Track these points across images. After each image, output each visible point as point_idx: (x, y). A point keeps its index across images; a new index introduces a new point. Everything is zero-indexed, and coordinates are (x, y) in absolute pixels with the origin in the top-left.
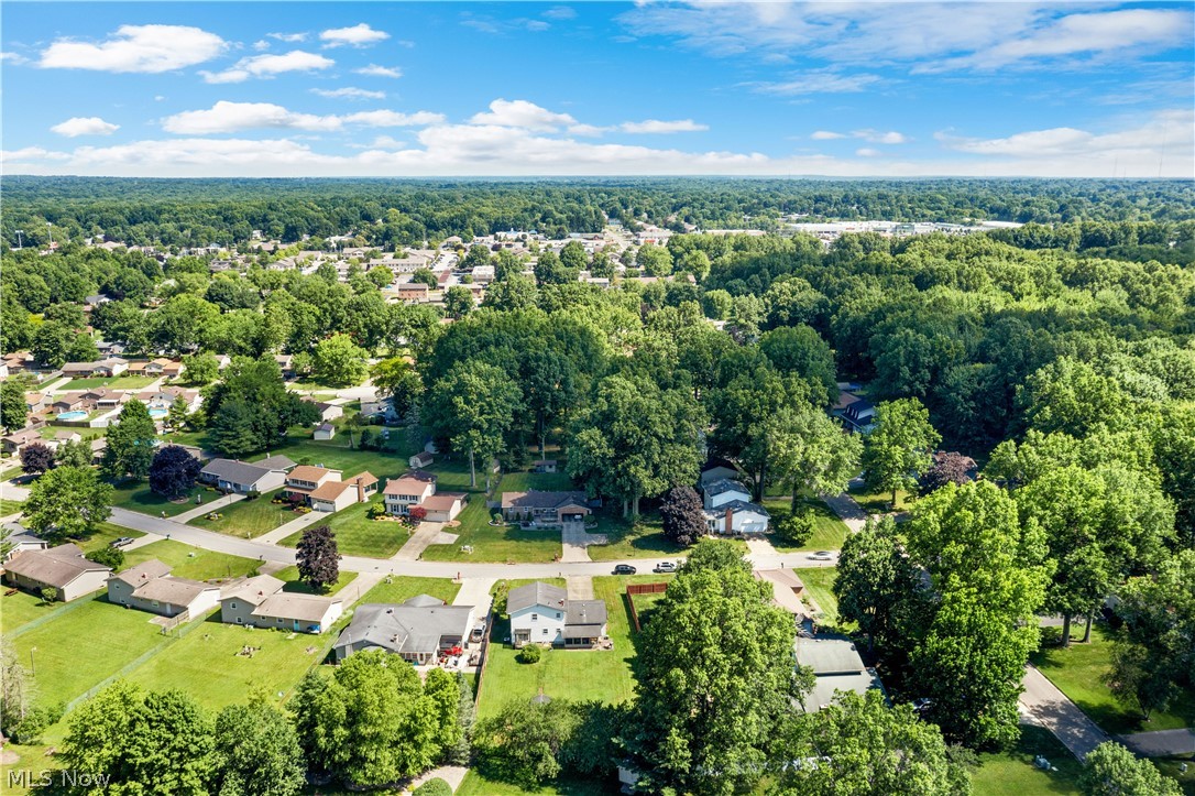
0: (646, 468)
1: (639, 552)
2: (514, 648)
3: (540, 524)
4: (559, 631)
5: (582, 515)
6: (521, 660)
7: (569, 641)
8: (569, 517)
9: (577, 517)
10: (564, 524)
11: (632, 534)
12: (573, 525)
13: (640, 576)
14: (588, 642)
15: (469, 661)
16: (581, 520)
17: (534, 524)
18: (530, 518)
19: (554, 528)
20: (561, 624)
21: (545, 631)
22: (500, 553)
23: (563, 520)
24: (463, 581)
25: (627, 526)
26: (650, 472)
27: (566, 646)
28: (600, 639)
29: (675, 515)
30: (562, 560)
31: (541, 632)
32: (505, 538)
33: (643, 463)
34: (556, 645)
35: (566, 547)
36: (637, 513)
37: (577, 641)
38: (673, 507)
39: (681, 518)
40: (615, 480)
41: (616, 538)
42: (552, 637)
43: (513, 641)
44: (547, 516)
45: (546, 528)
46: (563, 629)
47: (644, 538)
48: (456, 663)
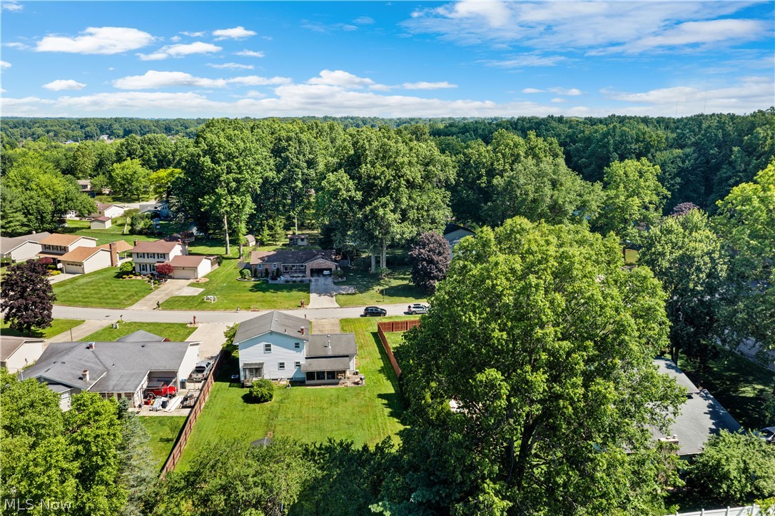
0: (394, 211)
1: (387, 299)
2: (243, 386)
3: (289, 279)
4: (298, 364)
5: (330, 270)
6: (249, 399)
7: (310, 375)
8: (317, 272)
9: (325, 272)
10: (313, 279)
11: (380, 285)
12: (321, 280)
13: (391, 317)
14: (333, 378)
15: (182, 402)
16: (330, 275)
17: (282, 279)
18: (278, 274)
19: (301, 281)
20: (301, 357)
21: (282, 366)
22: (243, 302)
23: (312, 276)
24: (199, 326)
25: (376, 278)
26: (398, 216)
27: (307, 382)
28: (348, 374)
29: (425, 260)
30: (309, 307)
31: (277, 366)
32: (251, 290)
33: (392, 206)
34: (295, 382)
35: (313, 296)
36: (384, 267)
37: (320, 375)
38: (422, 250)
39: (431, 261)
40: (363, 225)
41: (365, 289)
42: (290, 372)
43: (242, 379)
44: (296, 272)
45: (294, 282)
46: (303, 362)
47: (392, 288)
48: (164, 405)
━━━━━━━━━━━━━━━━━━━━
▸ **Opgave**
Neem het materiaal hierboven opnieuw over en vervang daarin "zero-indexed" door "zero-based", terwijl al het overige ongewijzigd blijft. Laat de afbeeldingen weg.

▸ **Uitwerking**
Track these points across images. After each image, output each visible point as point_idx: (x, y). A point keeps its index across images; a new index introduces a new point. Everything is zero-based, and coordinates are (x, y) in absolute pixels with the origin in the top-left.
0: (646, 468)
1: (639, 552)
2: (514, 648)
3: (540, 524)
4: (559, 631)
5: (582, 515)
6: (521, 660)
7: (569, 641)
8: (569, 517)
9: (577, 517)
10: (564, 524)
11: (632, 534)
12: (573, 525)
13: (640, 576)
14: (588, 642)
15: (469, 661)
16: (581, 520)
17: (534, 524)
18: (530, 518)
19: (554, 528)
20: (561, 624)
21: (545, 631)
22: (500, 553)
23: (563, 520)
24: (463, 581)
25: (627, 526)
26: (650, 472)
27: (566, 646)
28: (600, 639)
29: (675, 515)
30: (562, 560)
31: (541, 632)
32: (505, 538)
33: (643, 463)
34: (556, 645)
35: (566, 547)
36: (637, 513)
37: (577, 641)
38: (673, 507)
39: (681, 518)
40: (615, 480)
41: (616, 538)
42: (552, 637)
43: (513, 641)
44: (547, 516)
45: (546, 528)
46: (563, 629)
47: (644, 538)
48: (456, 663)
0: (394, 211)
1: (387, 299)
2: (243, 386)
3: (289, 279)
4: (298, 364)
5: (330, 270)
6: (249, 399)
7: (310, 375)
8: (317, 272)
9: (325, 272)
10: (313, 279)
11: (380, 285)
12: (321, 280)
13: (391, 317)
14: (333, 378)
15: (182, 402)
16: (330, 275)
17: (282, 279)
18: (278, 274)
19: (301, 281)
20: (301, 357)
21: (282, 366)
22: (243, 302)
23: (312, 276)
24: (199, 326)
25: (376, 278)
26: (398, 216)
27: (307, 382)
28: (348, 374)
29: (425, 260)
30: (309, 307)
31: (277, 366)
32: (251, 290)
33: (392, 206)
34: (295, 382)
35: (313, 296)
36: (384, 267)
37: (320, 375)
38: (422, 250)
39: (431, 261)
40: (363, 225)
41: (365, 289)
42: (290, 372)
43: (242, 379)
44: (296, 272)
45: (294, 282)
46: (303, 362)
47: (392, 288)
48: (164, 405)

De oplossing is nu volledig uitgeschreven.